• TASK A
In the court opinion excerpt about the Batson claim, what did Ms. A. say during voir dire about her experiences with law enforcement?
• TASK B
Pick up the court opinion excerpt about the Batson claim after its last sentence and continue it.

• PASSAGE PROVIDED
Accordingly, even on de novo review, Pardue fails to establish a prima facie case of
discrimination and thus cannot prevail on his Batson claim.
3.
Race-neutral justification
Proceeding to the second step of the Batson procedure, the Court of Appeal determined
that the prosecutor’s stated reasons for his challenge were race-neutral on their face:
Here, although there were discrepancies between the prosecutor’s recollection of
what Ms. A. had said on voir dire and what she actually said, the record as a whole
supports the prosecutor’s race-neutral explanation for excusing her.
In her juror questionnaire, Ms. A. answered “Yes Rape” to the question whether
she, a close friend or relative had ever been a victim of a crime, and she answered “Yes
Assault” to the question whether she, a close friend or relative had ever been arrested for
a crime. During voir dire, Ms. A. said she had had no negative experiences with law
enforcement. When asked if she believed law enforcement should be involved in
domestic violence or stay out of it, she said, “No, I don’t think it should just be a family
issue. [¶] . . . [¶] . . . I was a victim of domestic violence. I didn’t pursue any legal
action. I was blessed and fortunate that my family got me out of that situation. But I
definitely—looking back, you know, in hindsight, I definitely would have taken
legal—gone the legal route, because it was like so fearful. I was so fearful at that point.”

• PROVIDED DATA

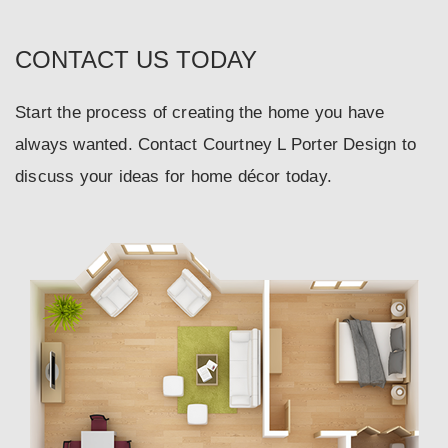
CONTACT US TODAY
Start the process of creating the home you have
always wanted. Contact Courtney L Porter Design to
discuss your ideas for home décor today.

• TASK ANSWER A
She said she had had no negative experiences with law enforcement.

• TASK ANSWER B
When asked if she regretted that she did not contact law enforcement, she said, “Yeah, I
am [sic].” The domestic violence involving Ms. A. occurred in the early 1980’s. She did
not contact law enforcement because “given the day and the time, it wasn’t as if there’s
the resources that are available today. And I was very fearful. And so, you know, with
the resources that I’m aware of today, it would be a different situation.” When asked if
she stayed in the relationship after the domestic violence, she said, “Well, I was in a
relationship for like three years; and I eventually just—you know, like I said, with the
help of my family and friends, just they just took me away.”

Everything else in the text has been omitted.